Aim of the task:
The data below is to be transcribed word for word; pictures are to be excluded.

(Front-end code change data)
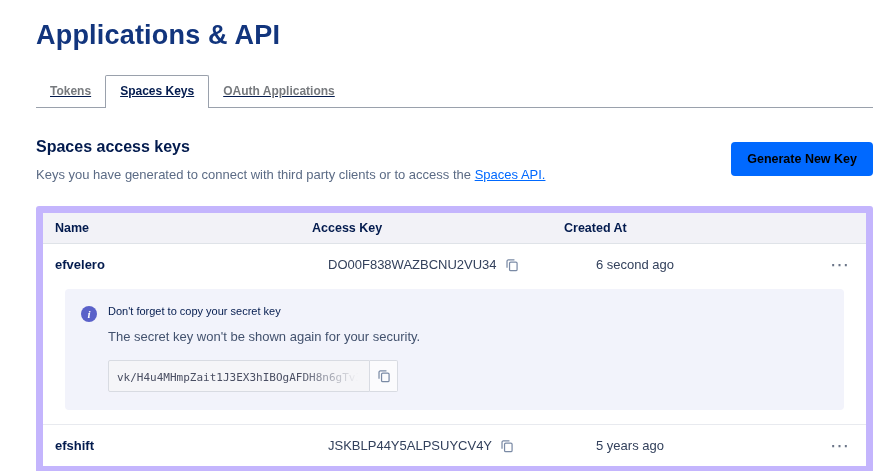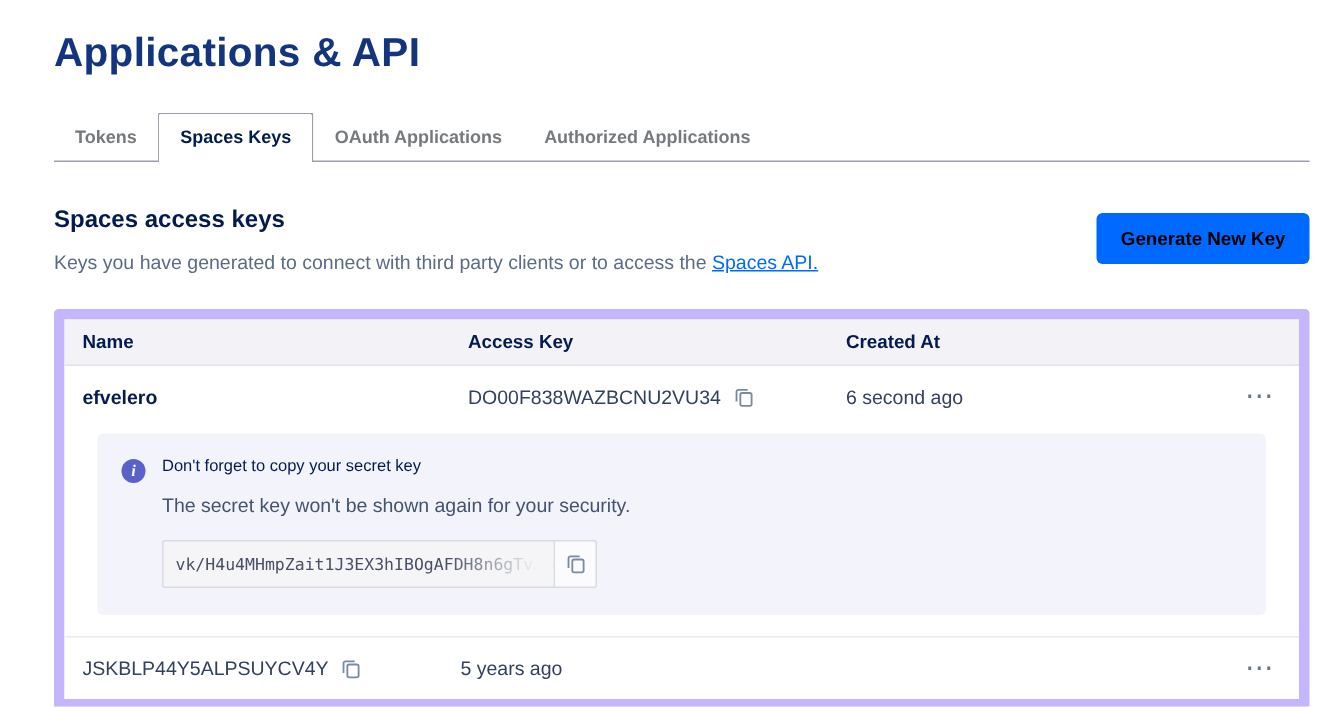--- a/index.html
+++ b/index.html
@@ -11,7 +11,7 @@
   .page-title { font-size: 27px; font-weight: 700; color: #12357d; letter-spacing: 0.2px; }
 
   
-  .tabs { display: flex; align-items: flex-end; border-bottom: 1px solid #9aa1ac; margin-top: 24px; }
+  .tabs { display: flex; align-items: flex-end; border-bottom: 1px solid #9aa1ac; margin-top: 24px; text-decoration: underline; }
   .tab { font-size: 12px; font-weight: 600; color: #76797d; padding: 8px 14px 9px 14px; cursor: pointer; position: relative; }
   .tab.active {
     color: #031b4e;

Response to the exercise:
--- a/index.html
+++ b/index.html
@@ -11,7 +11,7 @@
   .page-title { font-size: 27px; font-weight: 700; color: #12357d; letter-spacing: 0.2px; }
 
   
-  .tabs { display: flex; align-items: flex-end; border-bottom: 1px solid #9aa1ac; margin-top: 24px; }
+  .tabs { display: flex; align-items: flex-end; border-bottom: 1px solid #9aa1ac; margin-top: 24px; text-decoration: underline; }
   .tab { font-size: 12px; font-weight: 600; color: #76797d; padding: 8px 14px 9px 14px; cursor: pointer; position: relative; }
   .tab.active {
     color: #031b4e;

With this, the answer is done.